Graph Summary -- Total participants, communication links, network density, communities detected.

Top Authorities -- Ranked table of the top 10 authority nodes with scores and message counts.

Top Hubs -- Ranked table of the top 10 hub nodes with scores and message counts.

Influence (PageRank) -- Top 10 by PageRank with in-degree and out-degree.

Most Connected -- Top 10 by total degree with directional breakdown.

Communication Communities -- Each detected cluster listed with members (up to 15 shown per community).

Output: contacts.json enrichment

When graph analysis runs, each node in contacts.json is enriched with:

{
  "hub_score": 0.234,
  "authority_score": 0.189,
  "pagerank": 0.0312,
  "community": 0,
  "degree": 28,
  "in_degree": 12,
  "out_degree": 16
}

These fields enable downstream visualization and analysis tools to render the communication network with intelligence baked in.

Interpreting Results

Knowledge Transfer Scenario

When extracting a departing employee's mailbox:

  • High authority contacts are the people who depend on this person for answers. They may need the most support during the transition.
  • High hub contacts are the people this person depended on.

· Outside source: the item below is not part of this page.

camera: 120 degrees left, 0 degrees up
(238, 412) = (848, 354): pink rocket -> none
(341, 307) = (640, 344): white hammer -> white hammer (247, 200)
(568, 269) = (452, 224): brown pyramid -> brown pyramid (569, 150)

They can help onboard the replacement.
  • Community membership reveals which teams and projects this person was embedded in.

Compliance Scenario

  • Isolated communities may indicate information silos or shadow IT.
  • Bridge nodes (high hub + high authority) are people through whom sensitive information flows. They represent key risk points.
  • Density indicates how interconnected the network is -- low density may indicate poor cross-team communication.